Please retype the text of the rows below, switching each "Japonia" to "Japan" and changing nothing else. Leave the pictures out.

RECORDS TO USE
☆ ☆ ☆ ☆ ☆
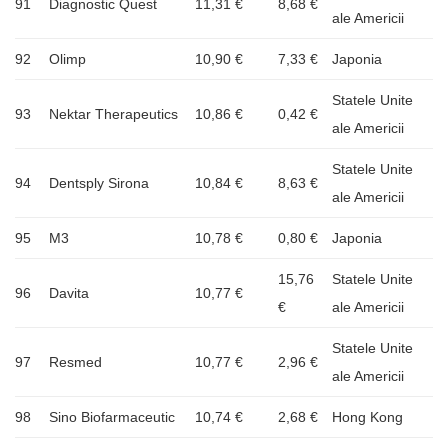
91
Diagnostic Quest
11,31 €
8,68 €
ale Americii
92
Olimp
10,90 €
7,33 €
Japonia
Statele Unite
93
Nektar Therapeutics
10,86 €
0,42 €
ale Americii
Statele Unite
94
Dentsply Sirona
10,84 €
8,63 €
ale Americii
95
M3
10,78 €
0,80 €
Japonia
15,76
Statele Unite
96
Davita
10,77 €
€
ale Americii
Statele Unite
97
Resmed
10,77 €
2,96 €
ale Americii
98
Sino Biofarmaceutic
10,74 €
2,68 €
Hong Kong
☆ ☆ ☆ ☆ ☆
RESPONSE TO THE TASK
91
Diagnostic Quest
11,31 €
8,68 €
ale Americii
92
Olimp
10,90 €
7,33 €
Japan
Statele Unite
93
Nektar Therapeutics
10,86 €
0,42 €
ale Americii
Statele Unite
94
Dentsply Sirona
10,84 €
8,63 €
ale Americii
95
M3
10,78 €
0,80 €
Japan
15,76
Statele Unite
96
Davita
10,77 €
€
ale Americii
Statele Unite
97
Resmed
10,77 €
2,96 €
ale Americii
98
Sino Biofarmaceutic
10,74 €
2,68 €
Hong Kong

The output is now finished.